I loved my staff when I was a CEO! They all had such different personalities styles which made work very fun and interesting...most of the time. There were times when we knew what the other was going to say or do, and then there were times when we just didn't get each other.

It's was in those "just didn't get each other" times that made it really difficult for me to remember that leaders add value to their team members. In those times where I didn't understand or I wanted to judge rather than accept, I needed to make certain the other person felt valued---even if I didn't want to.

Every communication that leaders have with followers is relational and all relationships either add to or subtract from a person's life. To lead well, we need to be intentional about adding value to others lives. When we add value to the lives of others, not only does it become reciprocal, but we model behavior that they can emulate. Think about the positive impact that can have on our teams!

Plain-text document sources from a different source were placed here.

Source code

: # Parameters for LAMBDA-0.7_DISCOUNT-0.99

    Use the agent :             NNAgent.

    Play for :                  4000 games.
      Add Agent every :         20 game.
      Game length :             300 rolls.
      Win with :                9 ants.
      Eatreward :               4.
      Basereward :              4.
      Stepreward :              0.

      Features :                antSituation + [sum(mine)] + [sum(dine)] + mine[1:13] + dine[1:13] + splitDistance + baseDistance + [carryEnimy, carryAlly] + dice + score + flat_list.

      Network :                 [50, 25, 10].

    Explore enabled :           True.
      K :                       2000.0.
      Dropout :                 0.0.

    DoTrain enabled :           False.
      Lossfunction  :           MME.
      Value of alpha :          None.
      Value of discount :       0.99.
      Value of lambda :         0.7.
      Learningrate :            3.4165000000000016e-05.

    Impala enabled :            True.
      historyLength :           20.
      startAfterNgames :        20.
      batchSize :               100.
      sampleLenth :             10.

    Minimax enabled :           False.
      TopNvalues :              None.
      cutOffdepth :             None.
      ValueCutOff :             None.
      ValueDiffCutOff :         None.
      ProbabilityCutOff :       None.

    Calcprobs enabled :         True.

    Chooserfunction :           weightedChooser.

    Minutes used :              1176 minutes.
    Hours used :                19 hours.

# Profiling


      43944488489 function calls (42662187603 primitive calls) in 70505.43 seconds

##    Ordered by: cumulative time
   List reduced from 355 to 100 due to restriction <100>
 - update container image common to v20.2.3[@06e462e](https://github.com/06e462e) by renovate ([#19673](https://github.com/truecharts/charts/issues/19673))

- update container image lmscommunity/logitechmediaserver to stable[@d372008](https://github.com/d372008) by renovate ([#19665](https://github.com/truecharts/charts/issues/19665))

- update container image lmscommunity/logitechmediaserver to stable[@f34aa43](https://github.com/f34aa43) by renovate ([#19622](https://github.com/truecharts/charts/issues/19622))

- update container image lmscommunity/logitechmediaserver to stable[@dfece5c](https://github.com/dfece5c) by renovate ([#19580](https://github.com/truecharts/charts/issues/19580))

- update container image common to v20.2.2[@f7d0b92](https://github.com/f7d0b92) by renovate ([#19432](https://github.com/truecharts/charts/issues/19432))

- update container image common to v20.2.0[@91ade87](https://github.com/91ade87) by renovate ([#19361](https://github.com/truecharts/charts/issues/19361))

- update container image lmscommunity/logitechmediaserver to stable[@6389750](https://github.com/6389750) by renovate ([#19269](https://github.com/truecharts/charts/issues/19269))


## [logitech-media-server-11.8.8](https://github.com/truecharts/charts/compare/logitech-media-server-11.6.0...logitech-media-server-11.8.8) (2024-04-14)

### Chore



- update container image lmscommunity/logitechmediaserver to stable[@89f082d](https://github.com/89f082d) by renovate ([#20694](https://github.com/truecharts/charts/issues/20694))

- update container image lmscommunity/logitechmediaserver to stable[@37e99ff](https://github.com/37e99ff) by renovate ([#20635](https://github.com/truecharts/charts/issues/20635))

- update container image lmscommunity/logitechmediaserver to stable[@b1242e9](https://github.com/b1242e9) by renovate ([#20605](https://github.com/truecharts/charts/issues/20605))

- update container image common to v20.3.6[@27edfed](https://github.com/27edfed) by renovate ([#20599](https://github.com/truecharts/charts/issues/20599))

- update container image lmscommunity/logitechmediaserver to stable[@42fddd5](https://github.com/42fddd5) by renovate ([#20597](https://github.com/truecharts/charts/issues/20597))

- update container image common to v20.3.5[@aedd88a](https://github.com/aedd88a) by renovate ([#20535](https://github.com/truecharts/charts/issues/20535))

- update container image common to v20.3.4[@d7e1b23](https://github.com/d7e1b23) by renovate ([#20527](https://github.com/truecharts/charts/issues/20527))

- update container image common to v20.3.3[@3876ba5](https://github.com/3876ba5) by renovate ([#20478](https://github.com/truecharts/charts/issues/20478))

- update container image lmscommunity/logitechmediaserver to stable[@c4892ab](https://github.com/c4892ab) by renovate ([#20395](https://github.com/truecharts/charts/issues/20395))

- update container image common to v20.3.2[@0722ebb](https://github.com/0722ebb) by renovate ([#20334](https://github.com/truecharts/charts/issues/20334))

I believe that knowing and understanding other people's personality styles is a definite value add! This helps us to serve and accept the other person for how they are wired rather than judge them because of their differences. 

John Maxwell provides some other guidelines to help us add value to others:

1.  We add value to others when we truly value others.
We need to value people and then demonstrate that we care in such a way those we influence know and feel it.

2. We add value to others when we make ourselves more valuable to others. We can't give what we don't possess. We need to continue to grow and become more, so we can have more to offer. When we stop growing, we stagnate, and...that sometimes stinks...or can make us a relational subtractor. 

3. We add value to others when we know and relate to what others value. My son didn't always live with me when he grew up. When I first read this chapter on The Law of Addition, I was convicted that I didn't really know what Ben valued in life as an adult. So I asked him. That was one of the most amazing conversations we had, and it opened up many doors to closer communication between the two of us. It taught me a great lesson in leadership, as well. Knowing what my followers value, helps me lead them from those perspectives. That demonstrates that I care.

Some questions to ask ourselves this week:

Do we have a servant's attitude when it comes to leadership?
Do we become impatient or resentful when required to meet others needs?
Do we judge others because they are different than us? 
Do we know what those who follow us value?
Do we believe that certain tasks are beneath our dignity or position?

I don't know about you, but this has given me much to think about. I need to make adding value to others part of my lifestyle.